Oracle is turning to cloud rivals to extend the reach of its own Oracle Cloud Infrastructure (OCI) and the database and other services that run on it.
The company already has been letting enterprises run its various database services on OCI housed in Microsoft’s Azure datacenters. At its Oracle CloudWorld 2024 show this week in Las Vegas, company officials said organizations can now do the same with Google Cloud and Amazon Web Services (AWS) infrastructures.
Oracle CEO Safra Catz in her keynote address said Oracle had worked to build a cloud platform that was faster and more secure – and with greater functionality “to run it any way you want” – than other cloud providers. Catz also noted that in a constantly evolving IT environment driven by the cloud, AI and other impactful technologies, relationships between not only vendors and customers but also vendors and competitors can change.
The latest cloud partnerships are examples.
“Many of our longtime rivals are now our partners,” she said. “First Microsoft, now Google and AWS again.”
Navigating Through Challenges
Oracle and other tech vendors with cloud platforms face challenges when it comes to the cloud. It’s an environment where most enterprises continue to embrace multi-cloud strategies. According to Flexera’s latest annual “State of the Cloud” report, 89% of organizations surveyed are using multiple clouds, an increase from the 87% that said so last year.
At the same time, AWS, Microsoft, and Google dominate the global cloud infrastructure services space. The three of them account for 67% of the market, with AWS holding 32% of it. Microsoft has 23% and Google 12%, according to Synergy Research Group. Oracle is among the group of what Synergy analysts call the “tier two cloud providers,” overtaking IBM and now tied with Salesforce for fifth place on the list.
“Among the next group of companies, Oracle is now starting to separate itself to become a top five player, though the gulf between it and the leaders remains huge,” Synergy Chief Analyst John Dinsdale wrote. “In this market Google is almost five times the size of Oracle, while Amazon is almost three times the size of Google.”
The Partnership Play
Demand for more cloud vendors is growing but the bulk of the cloud market is controlled by three players, and many of the other cloud providers don’t have the means to build out the massive infrastructures to muscle their way in. Partnering with AWS, Microsoft, and Google is a good alternative.

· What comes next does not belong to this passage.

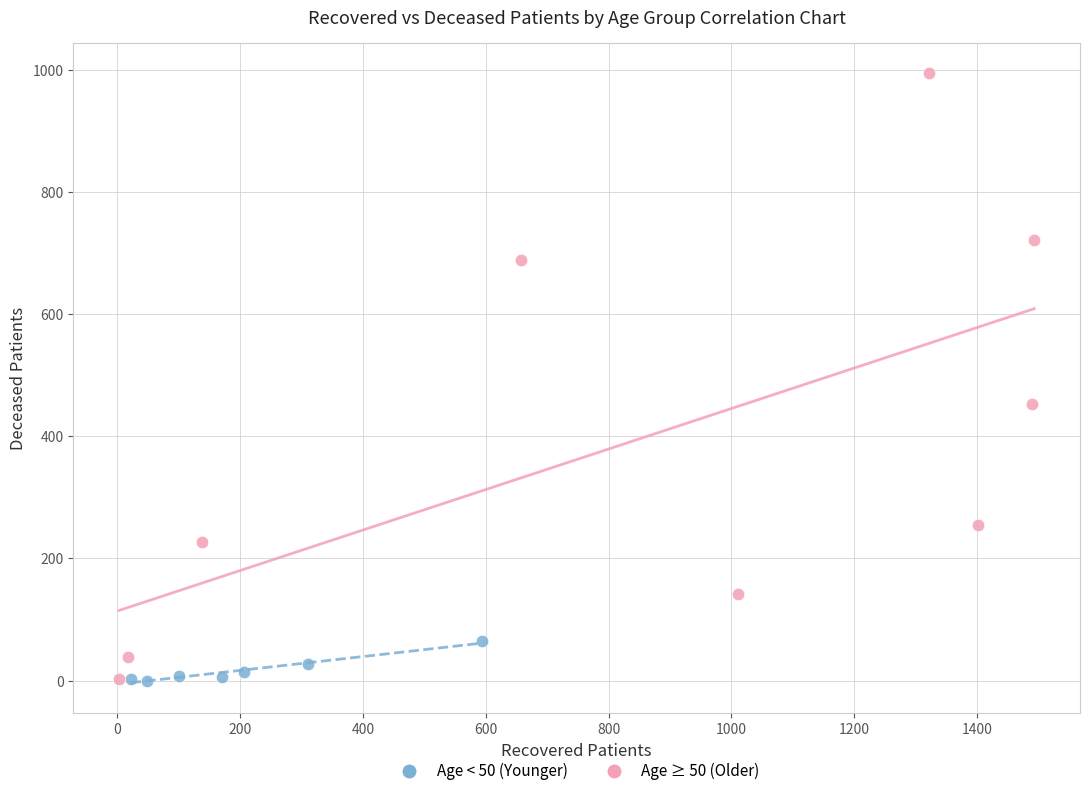

Which series contains the highest Y value?

Age ≥ 50 (Older)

Oracle is taking a different approach that most other vendors, who offer services that run directly on the cloud data center architecture of the big three providers. However, Oracle is giving organizations access to its cloud services through its OCI which is deployed in the larger providers’ data centers.
“We are seeing huge demand from customers that want to use multiple clouds,” Larry Ellison, Oracle chairman and CTO, said in a statement. “With Oracle Cloud Infrastructure deployed inside of AWS datacenters, we can provide customers with the best possible database and network performance.”

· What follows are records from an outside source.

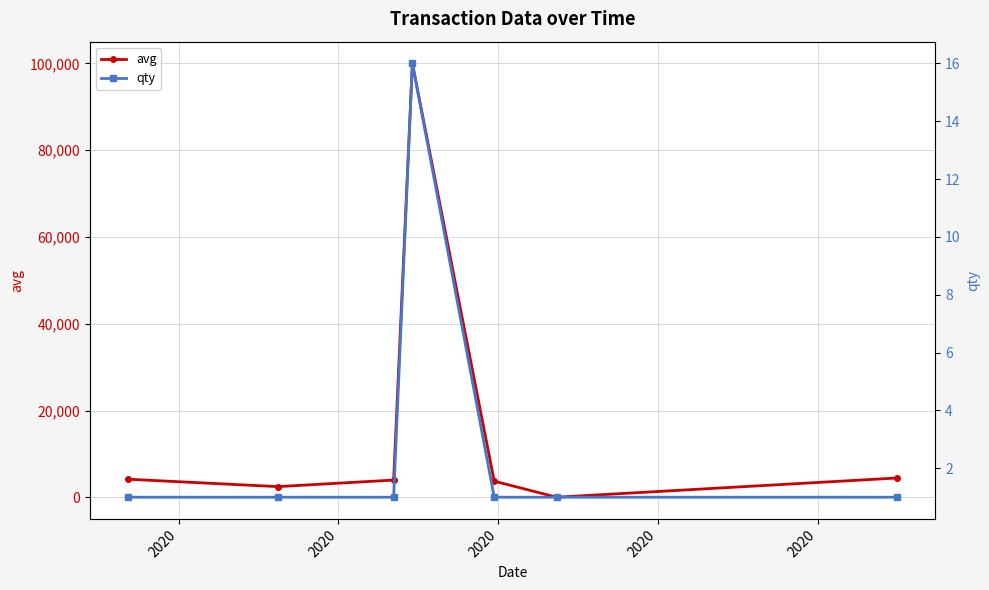

What is the minimum value for qty?

1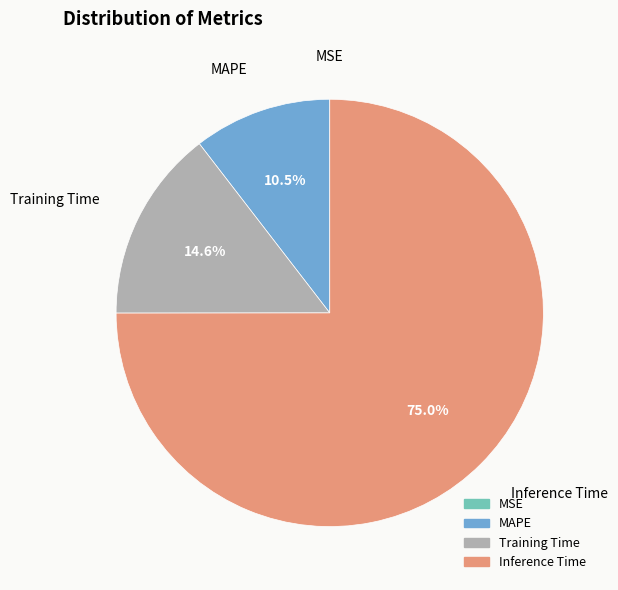

Does any single category account for the majority?

Yes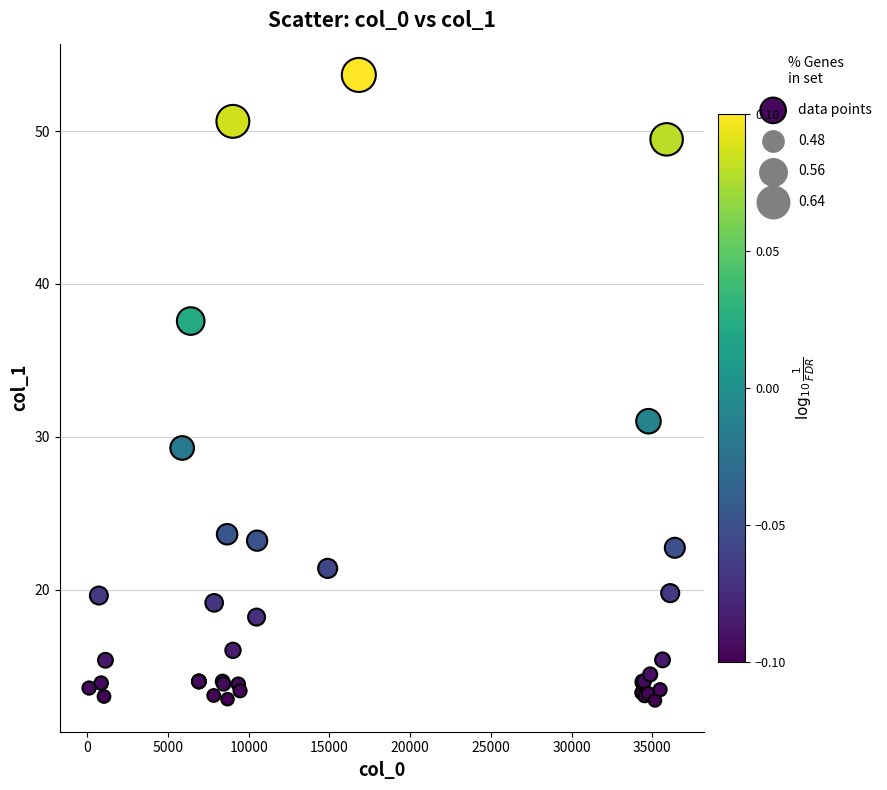

What Y value in the scatter plot is closest to 33?

31.0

AWS CEO Matt Garman noted that enterprises since 2008 have been able to run Oracle workloads in the cloud, including AWS.
“This new, deeper partnership will provide Oracle Database services within AWS to allow customers to take advantage of the flexibility, reliability, and scalability of the world’s most widely adopted cloud alongside enterprise software they rely on,” Garman said in a statement.
Embracing Oracle and Google
Oracle this week launched Oracle Database@AWS, which lets its customers access Oracle Autonomous Database and Oracle Exadata Database Service on OCI in AWS. Through the partnership, Oracle will offer simplified database administration, billing, and unified customers support as well as low-latency connectivity between enterprise data in their Oracle databases and workloads running on AWS’ EC2 platform, analytics services, and AI and machine learning services.
With Google, Oracle announced the availability of Oracle Database@Google Cloud in four Google Cloud regions to start, two in the United States and one each in the UK and Germany. Oracle expects to rapidly expand that number in the coming months, not only in North America and Europe but also the Middle East, Africa, Asia-Pacific, and Latin America.
The companies announced their expanded cloud partnership in June. As with the AWS partnership, organizations will be able to access Oracle database services running on OCI and deployed in Google Cloud data centers. They also can run applications on Oracle Linux that is now support by Oracle on Google Cloud, the vendors said.
In addition, they’ll be able to combine Google’s AI services like Vertex AI, Gemini foundation models, and Oracle Database 23ai, which became generally available in May and integrates AI capabilities like AI vector search into the database service.
“This new service combines all of the benefits of OCI database services with Google Cloud services for a seamless multicloud experience, which was unthinkable in the cloud space just a few years ago,” Karan Batta, senior vice president for OCI, said in a statement.